Recipe: Leader Latch

Description

In distributed computing, leader election is the process of designating a single process as the organizer of some task distributed among several computers (nodes). Before the task is begun, all network nodes are unaware which node will serve as the "leader", or coordinator, of the task. After a leader election algorithm has been run, however, each node throughout the network recognizes a particular, unique node as the task leader.

note

Curator has two leader election recipes. Which one to use depends on your requirements.

Participating Classes

  • LeaderLatch

Creating a LeaderLatch

// Parameters:
// client - the client
// latchPath - the path for this leadership group
public LeaderLatch(CuratorFramework client, String latchPath);
// Parameters:
// client - the client
// latchPath - the path for this leadership group
// id - participant ID
public LeaderLatch(CuratorFramework client, String latchPath, String id);

General Usage

LeaderLatches must be started:

leaderLatch.start();

Once started, the LeaderLatch will negotiate with any other LeaderLatch participants that use the same latch path and randomly choose one of them to be the leader.

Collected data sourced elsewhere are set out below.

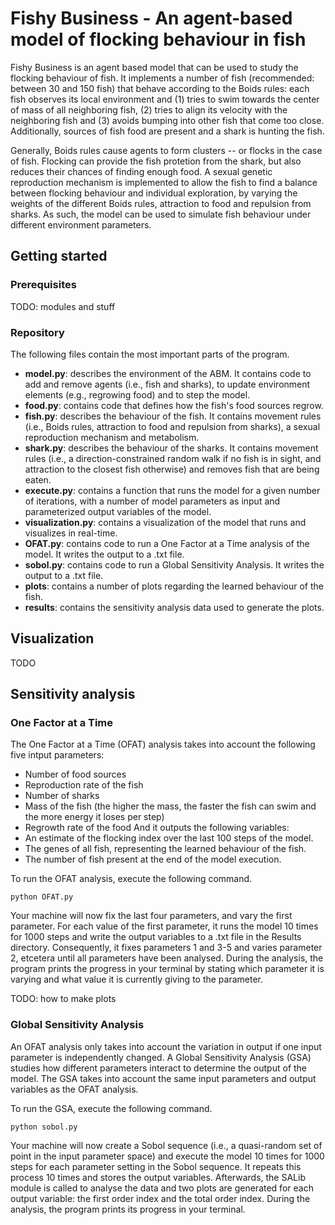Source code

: # Fishy Business - An agent-based model of flocking behaviour in fish

Fishy Business is an agent based model that can be used to study the flocking behaviour of fish. It implements a number of fish (recommended: between 30 and 150 fish) that behave according to the Boids rules: each fish observes its local environment and (1) tries to swim towards the center of mass of all neighboring fish, (2) tries to align its velocity with the neighboring fish and (3) avoids bumping into other fish that come too close. Additionally, sources of fish food are present and a shark is hunting the fish.

Generally, Boids rules cause agents to form clusters -- or flocks in the case of fish. Flocking can provide the fish protetion from the shark, but also reduces their chances of finding enough food. A sexual genetic reproduction mechanism is implemented to allow the fish to find a balance between flocking behaviour and individual exploration, by varying the weights of the different Boids rules, attraction to food and repulsion from sharks. As such, the model can be used to simulate fish behaviour under different environment parameters.

## Getting started

### Prerequisites

TODO: modules and stuff

### Repository

The following files contain the most important parts of the program.
- **model.py**: describes the environment of the ABM. It contains code to add and remove agents (i.e., fish and sharks), to update environment elements (e.g., regrowing food) and to step the model.
- **food.py**: contains code that defines how the fish's food sources regrow.
- **fish.py**: describes the behaviour of the fish. It contains movement rules (i.e., Boids rules, attraction to food and repulsion from sharks), a sexual reproduction mechanism and metabolism.
- **shark.py**: describes the behaviour of the sharks. It contains movement rules (i.e., a direction-constrained random walk if no fish is in sight, and attraction to the closest fish otherwise) and removes fish that are being eaten.
- **execute.py**: contains a function that runs the model for a given number of iterations, with a number of model parameters as input and parameterized output variables of the model.
- **visualization.py**: contains a visualization of the model that runs and visualizes in real-time.
- **OFAT.py**: contains code to run a One Factor at a Time analysis of the model. It writes the output to a .txt file.
- **sobol.py**: contains code to run a Global Sensitivity Analysis. It writes the output to a .txt file.
- **plots**: contains a number of plots regarding the learned behaviour of the fish.
- **results**: contains the sensitivity analysis data used to generate the plots.

## Visualization

TODO

## Sensitivity analysis

### One Factor at a Time

The One Factor at a Time (OFAT) analysis takes into account the following five intput parameters:
- Number of food sources
- Reproduction rate of the fish
- Number of sharks
- Mass of the fish (the higher the mass, the faster the fish can swim and the more energy it loses per step)
- Regrowth rate of the food
And it outputs the following variables:
- An estimate of the flocking index over the last 100 steps of the model.
- The genes of all fish, representing the learned behaviour of the fish.
- The number of fish present at the end of the model execution.

To run the OFAT analysis, execute the following command.
```
python OFAT.py
```
Your machine will now fix the last four parameters, and vary the first parameter. For each value of the first parameter, it runs the model 10 times for 1000 steps and write the output variables to a .txt file in the Results directory. Consequently, it fixes parameters 1 and 3-5 and varies parameter 2, etcetera until all parameters have been analysed. During the analysis, the program prints the progress in your terminal by stating which parameter it is varying and what value it is currently giving to the parameter.

TODO: how to make plots

### Global Sensitivity Analysis

An OFAT analysis only takes into account the variation in output if one input parameter is independently changed. A Global Sensitivity Analysis (GSA) studies how different parameters interact to determine the output of the model. The GSA takes into account the same input parameters and output variables as the OFAT analysis.

To run the GSA, execute the following command.
```
python sobol.py
```
Your machine will now create a Sobol sequence (i.e., a quasi-random set of point in the input parameter space) and execute the model 10 times for 1000 steps for each parameter setting in the Sobol sequence. It repeats this process 10 times and stores the output variables. Afterwards, the SALib module is called to analyse the data and two plots are generated for each output variable: the first order index and the total order index. During the analysis, the program prints its progress in your terminal.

At any time, you can determine if a given instance is the leader by calling:

// Return true if leadership is currently held by this instance
public boolean hasLeadership();

Similar to the JDK's CountDownLatch, LeaderLatch has methods that block until leadership is acquired:

// Causes the current thread to wait until this instance acquires leadership
// unless the thread is interrupted or closed.
public void await() throws InterruptedException, EOFException;
// Causes the current thread to wait until this instance acquires leadership unless
// the thread is interrupted, the specified waiting time elapses or the instance is closed.

// Parameters:
// timeout - the maximum time to wait
// unit - the time unit of the timeout argument
// Returns:
// true if the count reached zero and false if the waiting time elapsed before the count
// reached zero or the instances was closed
public boolean await(long timeout, TimeUnit unit) throws InterruptedException

When you are through with the LeaderLatch instance, you must call close. This removes the instance from the leader election and releases leadership if the instance has it. Once leadership is released, another participating instance (if any) will be chosen as leader.

leaderLatch.close();

Error Handling

LeaderLatch instances add a ConnectionStateListener to watch for connection problems. If SUSPENDED or LOST is reported, the LeaderLatch that is the leader will report that it is no longer the leader (i.e. there will not be a leader until the connection is re-established). If a LOST connection is RECONNECTED, the LeaderLatch will delete its previous ZNode and create a new one.

Users of LeaderLatch must take account that connection issues can cause leadership to be lost. i.e. hasLeadership() returns true but some time later the connection is SUSPENDED or LOST. At that point hasLeadership() will return false. It is highly recommended that LeaderLatch users register a ConnectionStateListener.